Thank you so much.  Your quick responsiveness is almost inhuman considering the volume of work/email you must process daily!

 

Steve

 

 

From: Michael Kay [mailto:mike@saxonica.com]
Sent: Tuesday, November 11, 2008 5:43 PM
To: 'Mailing list for the SAXON XSLT and XQuery processor'
Subject: Re: [saxon] .net components, performance question

 

I have now finally established why the stylesheet runs so much faster when it is known in advance that all nodes will be untyped. It is not, as I thought, because atomizing the nodes is significantly faster, or because the logic for doing a sequence comparison is slower than a singleton comparison in the case where the sequence turns out to be a singleton. Rather it is because when nodes are untyped, a dedicated "comparer" is allocated at compile-time, whose task is to compare strings using the Unicode codepoint collation; whereas when it is not known what type the nodes will be, a generic "comparer" is allocated at compile time, which then does some complex run-time decision making to decide how to perform the comparison, and (crucially) ends up choosing a less than optimum strategy.

 

It actually relates to the problem described here:

 

http://saxonica.blogharbor.com/blog/_archives/2006/8/13/2226871.html

 

(I enjoyed the title of that blog...)

 

In fact, I actually describe the bug in the blog posting! "That means implementing a comparesEqual() method in the collator that's separate from the compare() method, and changing ValueComparisons to use this method rather than calling the general compare() method and testing the result against zero."

 

But on this path, I'm not using a ValueComparison, I'm using code that still uses the general compare() method, which because of the UTF-16 problem described in the blog posting, is looking at the characters in the string one-by-one rather than doing a string compare.

 

Once identified, the problem turns out to be quite easy to fix.
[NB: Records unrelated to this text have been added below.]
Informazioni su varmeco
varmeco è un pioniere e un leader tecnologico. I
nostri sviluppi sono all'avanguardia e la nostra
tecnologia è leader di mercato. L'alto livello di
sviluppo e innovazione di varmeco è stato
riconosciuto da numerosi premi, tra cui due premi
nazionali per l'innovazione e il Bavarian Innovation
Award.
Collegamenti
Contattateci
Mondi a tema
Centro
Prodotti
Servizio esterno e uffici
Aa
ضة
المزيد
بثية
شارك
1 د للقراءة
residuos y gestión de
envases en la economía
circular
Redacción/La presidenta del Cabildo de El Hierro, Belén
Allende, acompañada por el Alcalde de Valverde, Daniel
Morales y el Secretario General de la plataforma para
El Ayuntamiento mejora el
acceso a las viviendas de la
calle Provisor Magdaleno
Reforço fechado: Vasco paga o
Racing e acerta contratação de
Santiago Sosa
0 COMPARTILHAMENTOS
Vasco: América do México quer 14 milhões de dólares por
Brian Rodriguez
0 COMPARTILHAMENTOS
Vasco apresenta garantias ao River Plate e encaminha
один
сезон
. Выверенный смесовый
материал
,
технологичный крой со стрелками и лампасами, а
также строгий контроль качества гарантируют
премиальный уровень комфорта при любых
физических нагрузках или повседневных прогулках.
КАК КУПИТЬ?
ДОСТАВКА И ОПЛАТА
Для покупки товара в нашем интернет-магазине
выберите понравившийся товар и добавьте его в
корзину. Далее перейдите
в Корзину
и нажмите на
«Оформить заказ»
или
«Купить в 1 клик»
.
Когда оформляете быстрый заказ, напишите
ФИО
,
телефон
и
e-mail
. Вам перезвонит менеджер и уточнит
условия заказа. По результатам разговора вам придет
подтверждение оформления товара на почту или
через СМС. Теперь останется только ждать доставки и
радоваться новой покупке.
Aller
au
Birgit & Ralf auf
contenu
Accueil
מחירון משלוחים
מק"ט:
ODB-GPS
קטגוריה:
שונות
At any rate, to fix the main problem, which is choosing an efficient strategy for doing the comparisons. There's still a small overhead because the decision making is done at run-time rather than at compile time, but that's almost unnoticeable.

 

It's also not all that surprising that the overhead of doing this low-level manipulation of strings should be higher on the .NET platform than on Java.

 

Meanwhile, until the fix appears in 9.2, please note that doing [string(@x) eq 'abcd'] can be significantly faster than [@a = 'abcd'].

 

Michael Kay

http://www.saxonica.com/